Target: Green Street United Methodist Church
Goal: Commend North Carolina church for showing support for same-sex marriage
Green Street United Methodist Church in North Carolina recently announced that they will not host marriages for heterosexual couples until the rest of the Protestant denomination ends its ban on same-sex marriage. In the midst of rising acceptance of same-sex marriage in the U.S., with public support by prominent politicians, increasing approval in state legislatures, and preparation by the Supreme Court to take up several gay rights cases, the small church in the town of Winston-Salem took a stand in support of gay rights.

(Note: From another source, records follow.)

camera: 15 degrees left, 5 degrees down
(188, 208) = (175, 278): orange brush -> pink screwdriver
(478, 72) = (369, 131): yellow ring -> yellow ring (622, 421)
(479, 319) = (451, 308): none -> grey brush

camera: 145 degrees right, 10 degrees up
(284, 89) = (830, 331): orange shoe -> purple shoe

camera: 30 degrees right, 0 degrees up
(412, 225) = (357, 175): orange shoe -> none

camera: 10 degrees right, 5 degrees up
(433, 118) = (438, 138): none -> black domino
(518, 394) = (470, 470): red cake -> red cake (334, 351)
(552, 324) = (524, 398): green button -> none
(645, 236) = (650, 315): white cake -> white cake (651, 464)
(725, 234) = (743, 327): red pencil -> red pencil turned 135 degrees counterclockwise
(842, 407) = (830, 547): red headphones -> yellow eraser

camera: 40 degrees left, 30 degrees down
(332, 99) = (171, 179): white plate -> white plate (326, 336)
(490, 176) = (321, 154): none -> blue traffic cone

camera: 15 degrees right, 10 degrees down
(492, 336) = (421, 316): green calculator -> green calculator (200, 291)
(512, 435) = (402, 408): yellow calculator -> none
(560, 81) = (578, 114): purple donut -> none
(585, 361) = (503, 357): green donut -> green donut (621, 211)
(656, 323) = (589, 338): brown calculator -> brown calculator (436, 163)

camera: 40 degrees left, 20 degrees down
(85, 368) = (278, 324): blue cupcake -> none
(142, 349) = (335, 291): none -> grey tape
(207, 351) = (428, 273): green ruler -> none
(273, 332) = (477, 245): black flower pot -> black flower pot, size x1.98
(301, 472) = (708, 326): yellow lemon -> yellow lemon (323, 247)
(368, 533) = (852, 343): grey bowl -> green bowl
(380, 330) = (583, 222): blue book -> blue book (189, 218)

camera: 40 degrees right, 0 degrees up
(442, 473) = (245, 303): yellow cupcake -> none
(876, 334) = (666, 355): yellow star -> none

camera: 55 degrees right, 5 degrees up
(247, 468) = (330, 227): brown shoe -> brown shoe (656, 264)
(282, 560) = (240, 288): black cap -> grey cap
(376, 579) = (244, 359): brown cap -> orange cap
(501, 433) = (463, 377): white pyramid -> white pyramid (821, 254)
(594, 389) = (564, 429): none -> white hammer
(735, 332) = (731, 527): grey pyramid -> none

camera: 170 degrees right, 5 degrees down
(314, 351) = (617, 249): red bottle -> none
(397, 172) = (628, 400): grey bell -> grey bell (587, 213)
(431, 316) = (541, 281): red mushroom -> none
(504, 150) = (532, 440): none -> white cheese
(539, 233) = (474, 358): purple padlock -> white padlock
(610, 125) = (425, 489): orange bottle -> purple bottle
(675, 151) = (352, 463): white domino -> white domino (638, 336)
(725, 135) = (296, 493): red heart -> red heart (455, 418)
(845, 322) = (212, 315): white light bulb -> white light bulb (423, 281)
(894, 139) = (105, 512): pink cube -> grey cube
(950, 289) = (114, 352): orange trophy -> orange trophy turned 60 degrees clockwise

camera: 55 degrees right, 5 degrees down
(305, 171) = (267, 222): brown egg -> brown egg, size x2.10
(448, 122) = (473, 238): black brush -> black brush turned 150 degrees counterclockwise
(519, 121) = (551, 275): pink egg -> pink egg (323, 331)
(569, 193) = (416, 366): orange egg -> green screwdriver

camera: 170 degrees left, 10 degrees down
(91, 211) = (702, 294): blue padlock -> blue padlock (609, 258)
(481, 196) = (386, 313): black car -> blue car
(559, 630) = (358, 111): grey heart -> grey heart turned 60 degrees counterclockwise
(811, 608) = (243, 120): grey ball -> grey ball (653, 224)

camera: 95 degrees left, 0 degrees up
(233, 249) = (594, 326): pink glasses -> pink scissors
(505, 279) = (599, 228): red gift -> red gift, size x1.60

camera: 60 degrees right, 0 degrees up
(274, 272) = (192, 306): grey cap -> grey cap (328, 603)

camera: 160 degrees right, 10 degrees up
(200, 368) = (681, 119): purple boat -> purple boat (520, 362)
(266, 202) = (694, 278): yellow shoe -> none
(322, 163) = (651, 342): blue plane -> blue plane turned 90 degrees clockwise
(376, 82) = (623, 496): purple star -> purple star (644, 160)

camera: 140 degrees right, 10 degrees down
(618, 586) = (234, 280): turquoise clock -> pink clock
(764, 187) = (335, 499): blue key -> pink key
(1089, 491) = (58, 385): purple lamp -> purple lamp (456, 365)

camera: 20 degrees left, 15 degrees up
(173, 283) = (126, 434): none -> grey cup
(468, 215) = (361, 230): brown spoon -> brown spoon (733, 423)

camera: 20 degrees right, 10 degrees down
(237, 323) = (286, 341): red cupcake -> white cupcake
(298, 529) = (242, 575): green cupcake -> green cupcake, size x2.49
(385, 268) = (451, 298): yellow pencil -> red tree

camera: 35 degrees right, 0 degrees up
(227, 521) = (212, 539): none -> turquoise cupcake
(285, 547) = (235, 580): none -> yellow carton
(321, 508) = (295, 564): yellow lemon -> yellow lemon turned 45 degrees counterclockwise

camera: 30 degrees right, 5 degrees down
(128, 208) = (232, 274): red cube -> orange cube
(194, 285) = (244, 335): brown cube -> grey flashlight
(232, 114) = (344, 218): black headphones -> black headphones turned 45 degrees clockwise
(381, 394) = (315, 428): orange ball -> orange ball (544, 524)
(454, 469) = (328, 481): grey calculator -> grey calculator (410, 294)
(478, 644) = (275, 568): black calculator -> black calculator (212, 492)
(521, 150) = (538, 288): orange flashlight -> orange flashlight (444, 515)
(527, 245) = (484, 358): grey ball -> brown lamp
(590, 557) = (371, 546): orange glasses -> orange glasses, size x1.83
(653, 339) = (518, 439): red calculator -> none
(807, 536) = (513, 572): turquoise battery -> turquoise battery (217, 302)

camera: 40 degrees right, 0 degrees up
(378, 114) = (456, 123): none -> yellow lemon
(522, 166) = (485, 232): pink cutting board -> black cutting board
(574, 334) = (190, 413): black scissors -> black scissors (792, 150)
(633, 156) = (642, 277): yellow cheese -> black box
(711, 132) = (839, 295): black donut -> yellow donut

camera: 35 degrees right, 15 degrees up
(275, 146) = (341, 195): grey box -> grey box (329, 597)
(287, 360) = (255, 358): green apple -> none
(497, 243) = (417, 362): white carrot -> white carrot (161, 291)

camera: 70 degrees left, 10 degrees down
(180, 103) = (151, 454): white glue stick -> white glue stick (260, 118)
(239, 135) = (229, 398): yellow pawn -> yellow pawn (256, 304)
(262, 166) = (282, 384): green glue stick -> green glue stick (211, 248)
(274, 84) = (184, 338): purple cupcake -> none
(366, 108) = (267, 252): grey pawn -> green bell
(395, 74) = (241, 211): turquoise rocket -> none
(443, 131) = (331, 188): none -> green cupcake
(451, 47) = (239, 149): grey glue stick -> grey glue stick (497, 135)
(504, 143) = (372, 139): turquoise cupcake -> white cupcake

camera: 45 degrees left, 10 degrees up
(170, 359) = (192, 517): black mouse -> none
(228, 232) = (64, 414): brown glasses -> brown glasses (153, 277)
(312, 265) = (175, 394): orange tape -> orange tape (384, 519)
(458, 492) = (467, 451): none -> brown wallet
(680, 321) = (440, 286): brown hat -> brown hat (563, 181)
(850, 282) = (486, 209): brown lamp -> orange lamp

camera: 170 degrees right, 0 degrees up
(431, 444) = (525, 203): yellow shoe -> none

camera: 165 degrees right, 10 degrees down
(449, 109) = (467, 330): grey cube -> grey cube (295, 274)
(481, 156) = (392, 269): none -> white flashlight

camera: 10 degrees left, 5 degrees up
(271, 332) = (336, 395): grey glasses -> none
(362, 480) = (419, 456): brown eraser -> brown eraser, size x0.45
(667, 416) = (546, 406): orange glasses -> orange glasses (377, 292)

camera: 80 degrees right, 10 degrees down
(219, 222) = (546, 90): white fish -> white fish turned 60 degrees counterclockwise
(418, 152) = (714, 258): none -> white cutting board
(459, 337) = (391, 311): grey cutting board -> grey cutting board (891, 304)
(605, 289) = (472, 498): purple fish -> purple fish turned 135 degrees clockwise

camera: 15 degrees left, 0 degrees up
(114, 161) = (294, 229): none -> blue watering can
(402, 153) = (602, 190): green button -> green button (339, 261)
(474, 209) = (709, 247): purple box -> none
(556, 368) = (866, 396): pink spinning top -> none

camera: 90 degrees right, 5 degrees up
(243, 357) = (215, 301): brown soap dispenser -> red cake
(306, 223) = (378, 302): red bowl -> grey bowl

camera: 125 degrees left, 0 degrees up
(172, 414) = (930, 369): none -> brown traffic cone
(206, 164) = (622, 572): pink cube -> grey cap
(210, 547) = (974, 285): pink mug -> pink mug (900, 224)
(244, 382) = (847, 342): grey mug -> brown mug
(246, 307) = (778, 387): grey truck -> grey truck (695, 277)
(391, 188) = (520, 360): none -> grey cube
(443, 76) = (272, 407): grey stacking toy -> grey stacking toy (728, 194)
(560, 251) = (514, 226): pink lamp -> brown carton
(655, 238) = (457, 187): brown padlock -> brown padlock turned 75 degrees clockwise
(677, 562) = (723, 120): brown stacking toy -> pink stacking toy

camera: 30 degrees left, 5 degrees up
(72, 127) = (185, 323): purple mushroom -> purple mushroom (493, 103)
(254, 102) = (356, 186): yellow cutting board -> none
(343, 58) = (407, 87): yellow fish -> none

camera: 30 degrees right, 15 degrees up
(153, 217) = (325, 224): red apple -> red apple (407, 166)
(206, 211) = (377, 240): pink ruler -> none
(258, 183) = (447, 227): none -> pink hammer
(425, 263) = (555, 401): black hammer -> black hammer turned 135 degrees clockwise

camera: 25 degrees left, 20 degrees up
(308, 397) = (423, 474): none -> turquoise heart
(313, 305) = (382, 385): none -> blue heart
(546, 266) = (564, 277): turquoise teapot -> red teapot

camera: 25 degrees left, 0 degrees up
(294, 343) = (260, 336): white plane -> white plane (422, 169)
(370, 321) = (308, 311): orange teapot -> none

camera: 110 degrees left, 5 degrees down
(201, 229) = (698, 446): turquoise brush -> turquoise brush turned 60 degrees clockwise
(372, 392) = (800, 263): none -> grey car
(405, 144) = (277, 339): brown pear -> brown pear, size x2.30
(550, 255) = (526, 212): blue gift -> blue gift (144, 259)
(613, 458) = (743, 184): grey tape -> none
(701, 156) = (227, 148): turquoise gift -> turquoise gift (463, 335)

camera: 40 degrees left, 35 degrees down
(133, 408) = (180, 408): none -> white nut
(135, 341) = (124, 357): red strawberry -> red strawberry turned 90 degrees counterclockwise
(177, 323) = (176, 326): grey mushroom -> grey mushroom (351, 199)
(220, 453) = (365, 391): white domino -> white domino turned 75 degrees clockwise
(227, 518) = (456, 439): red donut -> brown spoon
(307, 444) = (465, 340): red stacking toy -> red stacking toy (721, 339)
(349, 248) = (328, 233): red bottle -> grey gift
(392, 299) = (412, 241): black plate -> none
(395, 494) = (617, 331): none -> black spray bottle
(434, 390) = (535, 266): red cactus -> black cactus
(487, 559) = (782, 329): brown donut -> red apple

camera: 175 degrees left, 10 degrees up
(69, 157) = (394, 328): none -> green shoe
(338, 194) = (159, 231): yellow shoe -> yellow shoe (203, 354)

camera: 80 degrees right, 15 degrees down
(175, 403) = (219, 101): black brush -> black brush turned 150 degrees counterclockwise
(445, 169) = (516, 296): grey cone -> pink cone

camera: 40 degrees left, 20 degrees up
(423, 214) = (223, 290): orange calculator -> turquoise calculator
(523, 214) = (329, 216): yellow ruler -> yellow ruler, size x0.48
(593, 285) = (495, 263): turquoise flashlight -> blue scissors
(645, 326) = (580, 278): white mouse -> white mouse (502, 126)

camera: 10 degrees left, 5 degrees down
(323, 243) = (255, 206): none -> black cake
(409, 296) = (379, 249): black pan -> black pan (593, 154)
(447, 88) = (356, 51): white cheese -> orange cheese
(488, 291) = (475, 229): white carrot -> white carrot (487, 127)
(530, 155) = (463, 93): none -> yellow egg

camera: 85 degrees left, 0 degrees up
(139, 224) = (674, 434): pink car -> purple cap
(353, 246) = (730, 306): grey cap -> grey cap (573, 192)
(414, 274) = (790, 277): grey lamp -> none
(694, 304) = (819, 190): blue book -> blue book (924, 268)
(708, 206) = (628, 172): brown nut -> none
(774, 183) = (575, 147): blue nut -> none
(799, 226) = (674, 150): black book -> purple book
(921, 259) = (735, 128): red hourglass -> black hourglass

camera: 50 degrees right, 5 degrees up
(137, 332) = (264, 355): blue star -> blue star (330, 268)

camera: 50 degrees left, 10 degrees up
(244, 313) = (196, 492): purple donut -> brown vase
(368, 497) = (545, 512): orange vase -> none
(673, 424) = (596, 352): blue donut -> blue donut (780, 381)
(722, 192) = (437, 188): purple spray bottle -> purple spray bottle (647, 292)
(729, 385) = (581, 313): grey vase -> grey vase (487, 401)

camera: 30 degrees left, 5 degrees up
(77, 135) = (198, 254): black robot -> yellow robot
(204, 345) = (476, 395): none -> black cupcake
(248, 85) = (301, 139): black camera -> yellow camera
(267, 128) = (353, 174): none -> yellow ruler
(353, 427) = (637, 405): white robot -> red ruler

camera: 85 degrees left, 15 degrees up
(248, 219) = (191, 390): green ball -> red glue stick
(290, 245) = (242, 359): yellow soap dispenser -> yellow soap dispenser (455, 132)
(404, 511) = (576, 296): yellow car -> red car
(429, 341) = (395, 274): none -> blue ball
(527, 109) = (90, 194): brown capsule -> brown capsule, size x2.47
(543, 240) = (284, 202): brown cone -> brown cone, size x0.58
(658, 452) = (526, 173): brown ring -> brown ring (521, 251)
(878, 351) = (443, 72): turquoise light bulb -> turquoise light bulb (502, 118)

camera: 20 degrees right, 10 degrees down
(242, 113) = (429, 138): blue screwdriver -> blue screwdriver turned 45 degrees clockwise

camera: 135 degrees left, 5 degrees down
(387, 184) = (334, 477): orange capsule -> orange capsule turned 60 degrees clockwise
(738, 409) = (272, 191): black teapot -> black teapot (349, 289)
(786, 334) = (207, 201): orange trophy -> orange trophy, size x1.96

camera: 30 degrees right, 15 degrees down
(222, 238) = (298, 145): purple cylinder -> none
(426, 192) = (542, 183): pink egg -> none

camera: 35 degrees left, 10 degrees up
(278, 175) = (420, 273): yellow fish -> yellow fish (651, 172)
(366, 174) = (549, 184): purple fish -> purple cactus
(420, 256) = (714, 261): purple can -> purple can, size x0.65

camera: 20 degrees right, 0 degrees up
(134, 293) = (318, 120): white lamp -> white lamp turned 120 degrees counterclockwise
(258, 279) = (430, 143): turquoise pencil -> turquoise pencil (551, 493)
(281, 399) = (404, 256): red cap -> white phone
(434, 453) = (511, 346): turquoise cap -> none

The 18-member leadership council unanimously approved the decision to protest the Methodist denomination’s position against gay marriage. The Book of Discipline, which sets forth the plan by which the United Methodist Church governs itself, holds that homosexuality is incompatible with Christian teaching, but it also implores “families and churches not to reject or condemn lesbian and gay members and friends.” Senior Pastor Kelly Carpenter wrote, “I do not see it as an act of exclusion for straight couples, but an invitation for all people to be in solidarity with those who are excluded.”
This is a significant gesture, as support for gay marriage in the South has not seen the same rise as the rest of the nation. In fact, in 2012, North Carolina voters approved an addition to their state constitution that banned gay marriage. Tim Sturgis, who is a member of Green Street’s leadership council said, “We have a saying that ‘all means all.’ At this church, we don’t just say it, we live it.” He went on to say that they are “witness to the world that not all churches are equal and that this church is built on love and equality.”
Green Street United Methodist is a shining example of tolerance and acceptance, and they should be commended. Applaud their stand for gay rights.
Dear Green Street United Methodist Church,
Thank you for your display of solidarity in favor of same-sex marriage. It’s a crucial moment in history for gay rights, with the Supreme Court poised to take on one of the most politically charged issues of our time. Taking such an overt stance in a state whose voters approved banning same-sex marriage last year is a bold, laudable act that sends a clear message: no matter one’s sexual preference or religious creed, we are all equal.
No group of people should be denied the rights granted to another. I hope that your actions serve as inspiration to churches and communities across the nation.